Unsupervised Domain Adaptation with Adapter
This work addresses the challenge of adapting pre-trained models to new domains without distorting learned knowledge, which is incremental as it builds on existing adapter methods for domain adaptation.
The paper tackles the problem of unsupervised domain adaptation with pre-trained language models by proposing an adapter-based fine-tuning approach that preserves generic knowledge and reduces deployment costs, achieving effective results across different tasks, dataset sizes, and domain similarities in experiments on two benchmark datasets.

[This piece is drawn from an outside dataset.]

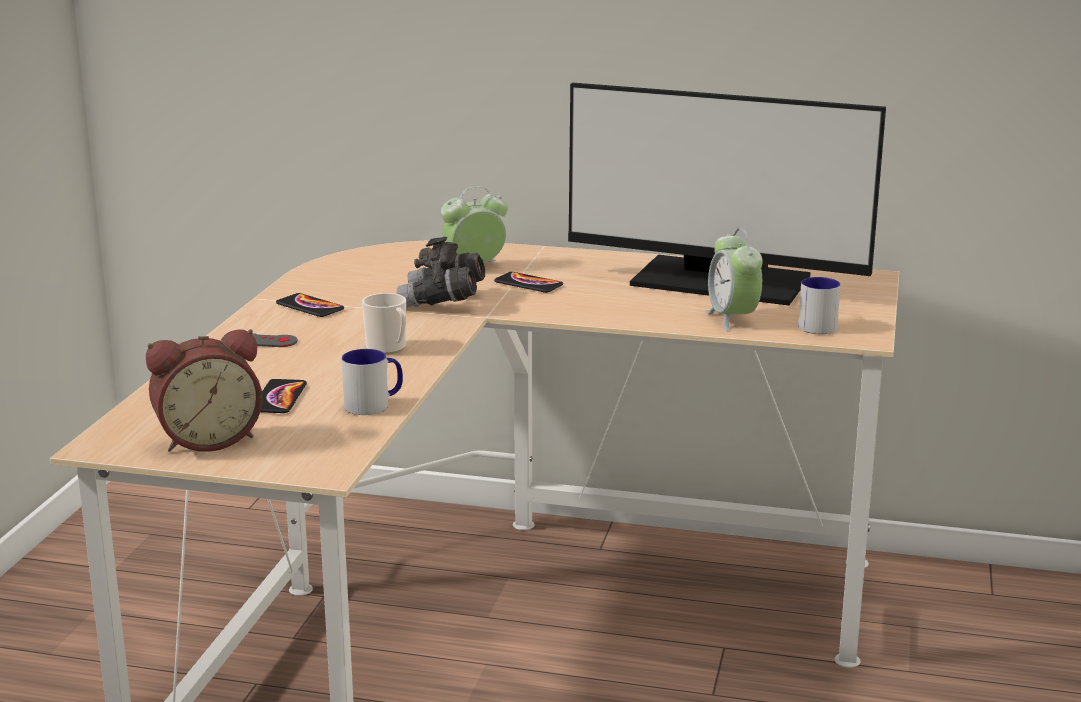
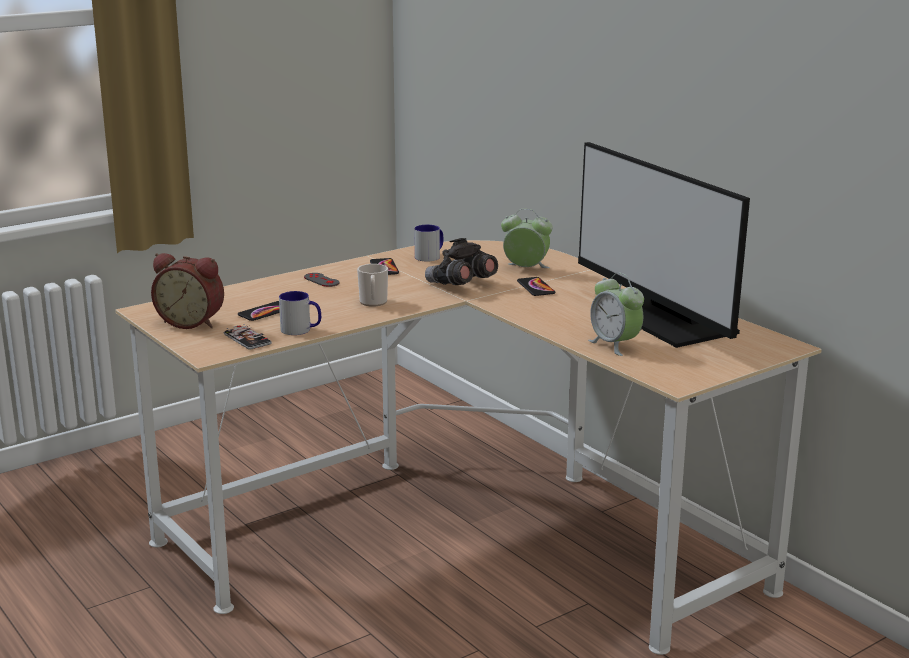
camera: 40 degrees right, 0 degrees up
(330, 436) = (247, 339): none -> phone
(732, 319) = (615, 345): alarm clock -> alarm clock turned 60 degrees counterclockwise
(816, 324) = (664, 365): mug -> mug (430, 256)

Unsupervised domain adaptation (UDA) with pre-trained language models (PrLM) has achieved promising results since these pre-trained models embed generic knowledge learned from various domains. However, fine-tuning all the parameters of the PrLM on a small domain-specific corpus distort the learned generic knowledge, and it is also expensive to deployment a whole fine-tuned PrLM for each domain. This paper explores an adapter-based fine-tuning approach for unsupervised domain adaptation. Specifically, several trainable adapter modules are inserted in a PrLM, and the embedded generic knowledge is preserved by fixing the parameters of the original PrLM at fine-tuning. A domain-fusion scheme is introduced to train these adapters using a mix-domain corpus to better capture transferable features. Elaborated experiments on two benchmark datasets are carried out, and the results demonstrate that our approach is effective with different tasks, dataset sizes, and domain similarities.